Una nueva biografía sitúa a Otis Redding en su contexto político, racial y musical

Más o menos, todos conocemos las circunstancias de la muerte de Otis Redding: víctima de un accidente de aviación, a finales de 1967, justo después de grabar la canción que concretaba su renovación estilística, “Sentado en el muelle de la bahía”. Sin embargo, hay detalles que no encajan. Tenía la envergadura de un guerrero mandinga pero, en realidad, acababa de cumplir los 26 años. Era un padre de familia, con tres hijos, instalados en un rancho de 110 hectáreas. Asombro: había conseguido ese estatus grabando para Stax Records, modesta discográfica de Memphis, y en tiempos de inmensas turbulencias raciales: cuatro meses después, Martin Luther King sería asesinado en el Lorraine Motel, donde solían alojarse los cantantes que acudían a grabar con Stax.

 Abundan las biografías sobre Otis, a pesar de los obstáculos: la ausencia de entrevistas reflexivas sobre su vida y arte, la beatificación inmediata de cualquiera que muere prematuramente. Así que se agradece la traducción del libro más reciente, Otis Redding: Una vida inacabada (Neo Sounds, 2019). Su autor, el músico y periodista Jonathan Gould, ha rellenado la semblanza del artista con el fondo social y cultural del Sur de los Estados Unidos durante sus breves años de vida. Lo que cuenta rompe el consenso de la narración oficial y no ha gustado a algunos de los supervivientes.
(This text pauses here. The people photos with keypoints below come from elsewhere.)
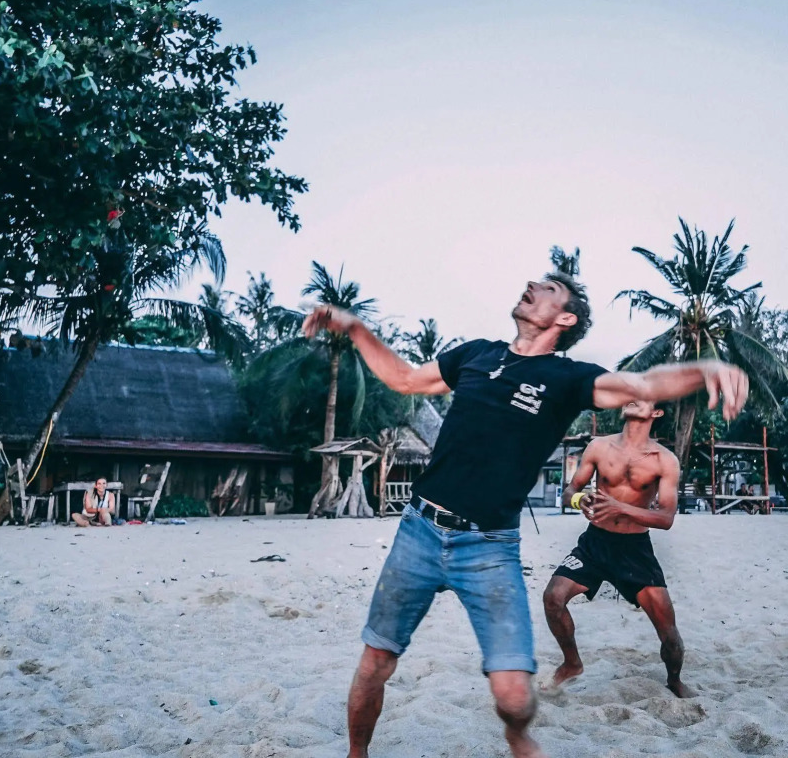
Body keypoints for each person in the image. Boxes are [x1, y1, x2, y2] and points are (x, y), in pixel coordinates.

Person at [302, 273, 747, 758]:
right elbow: (405, 379)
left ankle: (518, 737)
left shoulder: (567, 379)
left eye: (550, 288)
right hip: (419, 531)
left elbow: (642, 383)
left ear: (565, 318)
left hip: (490, 548)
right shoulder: (476, 354)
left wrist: (704, 368)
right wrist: (355, 328)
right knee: (375, 663)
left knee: (515, 698)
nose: (533, 283)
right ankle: (357, 753)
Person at [543, 400, 692, 697]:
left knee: (669, 636)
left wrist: (619, 507)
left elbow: (666, 518)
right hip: (595, 543)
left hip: (635, 550)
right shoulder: (599, 447)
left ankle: (674, 680)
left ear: (656, 413)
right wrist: (579, 500)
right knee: (553, 598)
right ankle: (572, 663)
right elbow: (570, 491)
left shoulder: (665, 460)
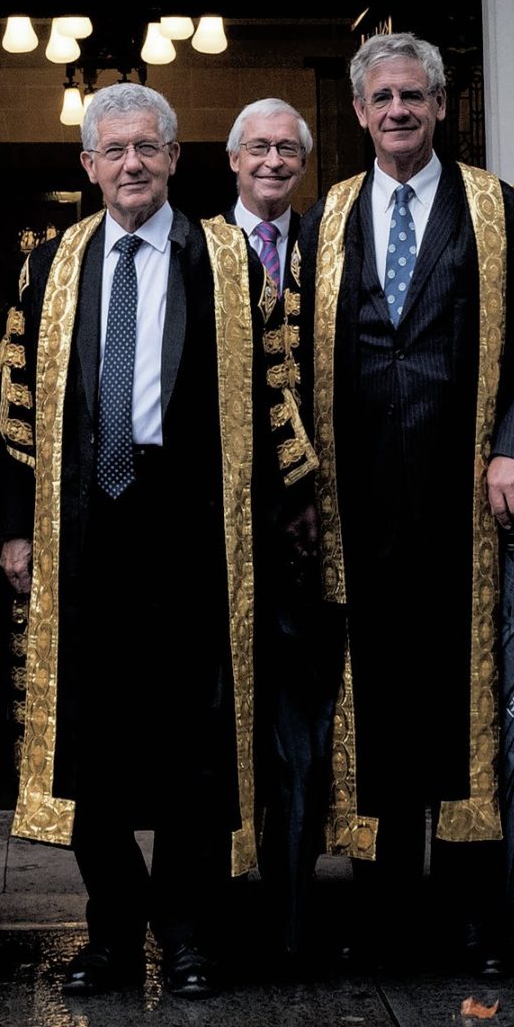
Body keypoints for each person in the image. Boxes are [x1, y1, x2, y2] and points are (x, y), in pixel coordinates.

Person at [0, 86, 319, 996]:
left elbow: (277, 384)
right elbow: (16, 402)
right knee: (92, 734)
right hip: (86, 521)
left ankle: (187, 932)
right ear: (88, 165)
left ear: (178, 159)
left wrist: (291, 499)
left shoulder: (225, 257)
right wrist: (17, 526)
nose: (132, 165)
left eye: (149, 149)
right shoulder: (51, 261)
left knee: (196, 737)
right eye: (114, 151)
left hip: (194, 522)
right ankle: (110, 930)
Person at [300, 32, 514, 975]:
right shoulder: (326, 216)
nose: (399, 111)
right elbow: (288, 361)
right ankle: (382, 916)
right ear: (361, 111)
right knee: (376, 702)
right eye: (382, 98)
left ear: (443, 106)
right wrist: (301, 484)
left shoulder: (496, 208)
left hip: (465, 498)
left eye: (415, 96)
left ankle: (469, 914)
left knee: (466, 704)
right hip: (357, 496)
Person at [227, 97, 336, 966]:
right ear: (232, 160)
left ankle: (295, 918)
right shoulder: (196, 249)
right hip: (219, 540)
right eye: (257, 148)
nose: (272, 161)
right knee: (221, 730)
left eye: (287, 149)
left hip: (316, 542)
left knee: (299, 735)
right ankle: (221, 905)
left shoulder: (330, 250)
Por ejemplo, aplica un severo correctivo a la reputación de Stax. Su fundador, Jim Stewart, era musicalmente miope: a pesar de su admiración por los métodos de la Motown, no se le ocurrió organizar un taller de canciones para nutrir a sus artistas. Sí se benefició de la creatividad de la pareja Isaac Hayes-David Porter pero ellos llegaron llamando a su puerta, como ocurrió con la mayoría de sus artistas. La dejadez de Stewart se complicaba con su fobia a la tecnología: incluso cuando se estableció la estereofonía como estándar, él insistía en mezclar sus grabaciones en monoaural.

Se cuenta el pasmo de Tom Dowd, ingeniero de Atlantic Records, cuando visitó el estudio de Stax, un antiguo cine. Descubrió que en Memphis desconocían el concepto de mantenimiento técnico. Frente a ese desastre, le maravilló la eficacia de sus músicos, que desarrollaban contundentes arreglos en el proceso de grabación, un prodigio de intuición que resultaba especialmente fructífero con un vocalista como Otis, que no se avergonzaba de tararear sus ocurrencias.
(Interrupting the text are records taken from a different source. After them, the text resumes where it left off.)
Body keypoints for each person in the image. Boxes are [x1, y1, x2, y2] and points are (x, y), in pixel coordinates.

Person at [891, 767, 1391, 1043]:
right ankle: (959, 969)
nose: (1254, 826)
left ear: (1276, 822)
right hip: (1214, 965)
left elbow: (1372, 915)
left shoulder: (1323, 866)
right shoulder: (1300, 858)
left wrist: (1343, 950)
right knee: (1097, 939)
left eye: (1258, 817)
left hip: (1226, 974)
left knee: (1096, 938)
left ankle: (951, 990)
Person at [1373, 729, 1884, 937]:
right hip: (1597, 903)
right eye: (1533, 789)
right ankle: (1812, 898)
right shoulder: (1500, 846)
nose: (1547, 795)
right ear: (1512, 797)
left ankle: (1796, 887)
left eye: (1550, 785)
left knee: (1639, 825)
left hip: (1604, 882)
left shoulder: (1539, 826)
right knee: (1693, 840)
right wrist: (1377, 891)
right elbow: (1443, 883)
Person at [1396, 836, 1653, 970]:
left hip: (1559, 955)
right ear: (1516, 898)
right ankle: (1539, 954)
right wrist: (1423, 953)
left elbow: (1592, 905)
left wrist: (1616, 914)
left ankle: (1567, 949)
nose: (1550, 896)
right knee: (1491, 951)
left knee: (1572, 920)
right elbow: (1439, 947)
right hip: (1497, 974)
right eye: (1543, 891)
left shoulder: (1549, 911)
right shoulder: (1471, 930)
Para artistas que dependían de girar constantemente para cuadrar las cuentas, el grabar discos era más una obligación publicitaria que un fin en sí mismo. Los álbumes de Otis se hacían deprisa y corriendo: asombra que su versión de “Satisfaction”, de los Stones, se grabara sin que Otis se preocupara de aprenderse totalmente la letra. Lo que sí sabía Redding era cuándo y cómo aplicar el lanzallamas de su formidable voz.

Como todo negro listo nacido en Georgia, Otis aprendió el delicado arte de relacionarse con los blancos que detentaban el poder. Gente como su socio para composiciones, el guitarrista Steve Cropper, cuya simpatía por la música negra le impedía entender las miserias de la segregación: confundiendo causa y efecto, aseguraba que las relaciones raciales en Memphis eran perfectas “hasta que llegó Martin Luther King”. O Phil Walden, su manager, que se llevaba una tajada extraordinaria de sus ingresos pero que también estaba allí cuando había que convencer a jueces y policías para que se retirara una acusación de homicidio frustrado. Otis, a pesar de su triunfal aparición ante los hippies de Monterey, no era precisamente un predicador del “peace and love”.